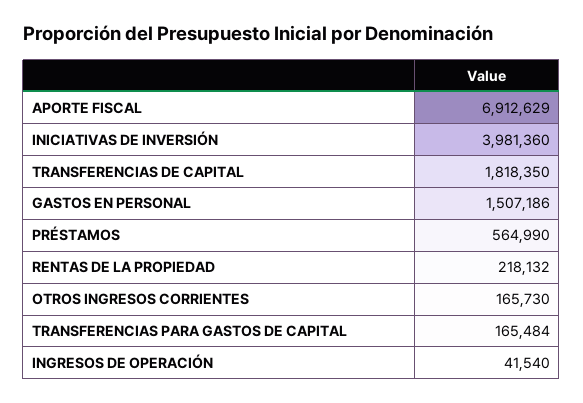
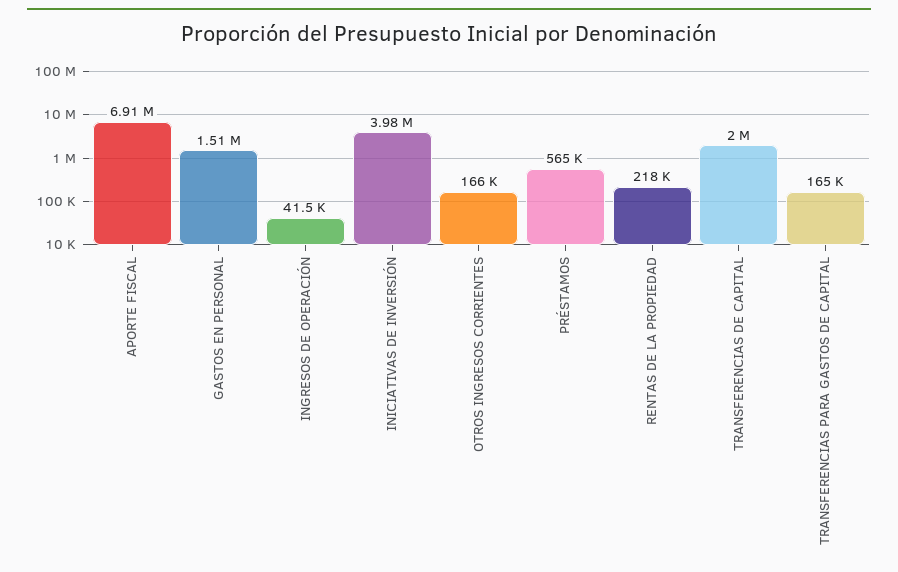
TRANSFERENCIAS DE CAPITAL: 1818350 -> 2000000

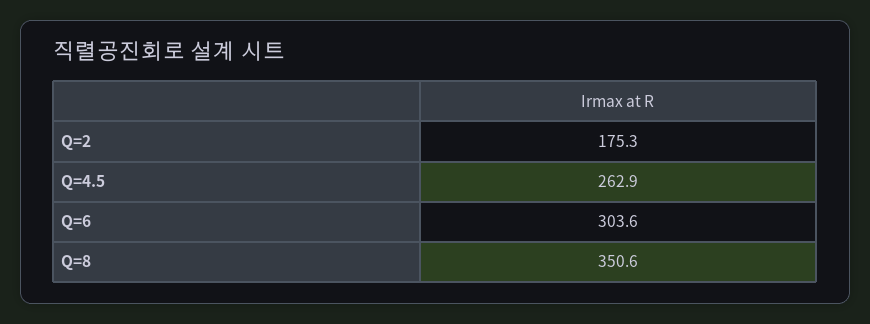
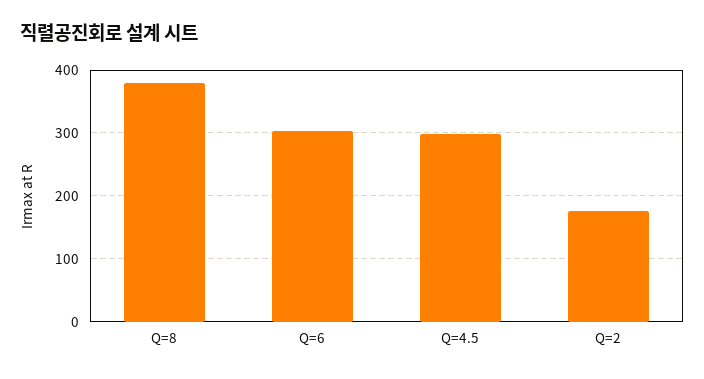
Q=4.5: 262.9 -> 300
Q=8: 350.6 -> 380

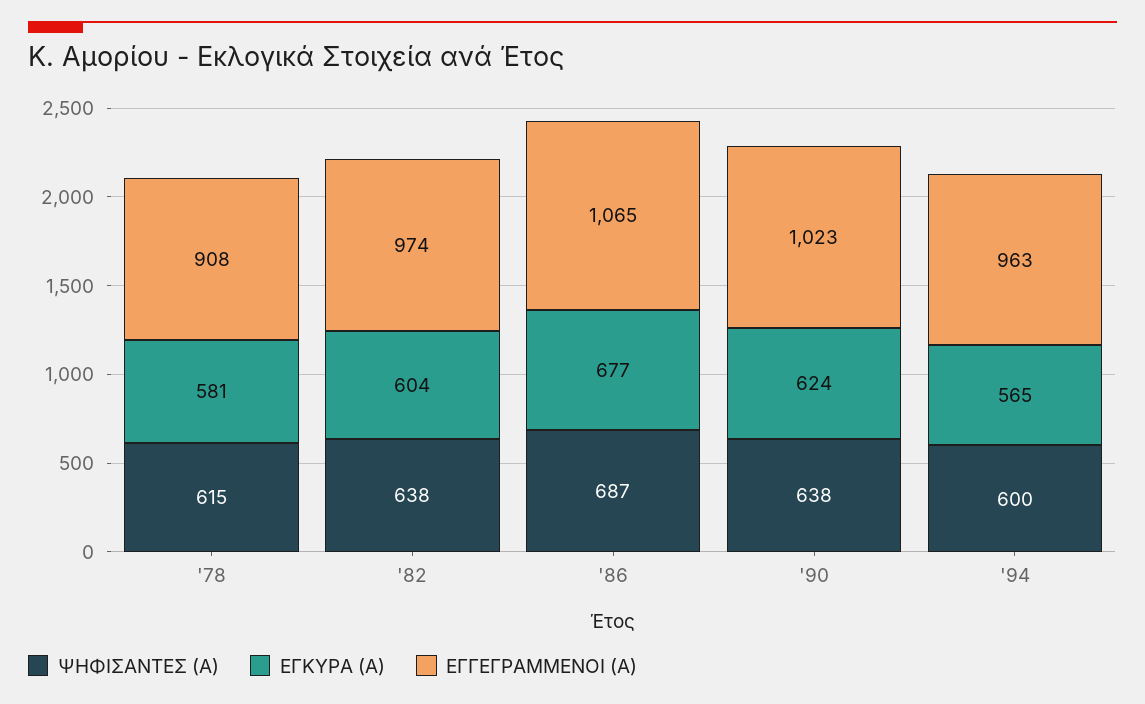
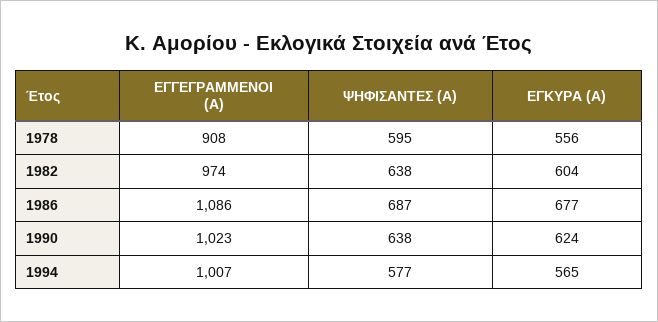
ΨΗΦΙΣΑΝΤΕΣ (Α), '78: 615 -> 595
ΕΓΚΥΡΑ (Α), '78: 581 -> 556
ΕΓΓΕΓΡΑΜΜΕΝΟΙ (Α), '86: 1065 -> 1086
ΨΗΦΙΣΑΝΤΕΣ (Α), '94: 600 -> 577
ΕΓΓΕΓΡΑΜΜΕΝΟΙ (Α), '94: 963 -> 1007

====

■ **Aim of the exercise**:
For the listing above, work out how many lines contain the string "ΨΗΦΙΣΑΝΤΕΣ" and return only that figure.

■ **Output for this exercise**:
2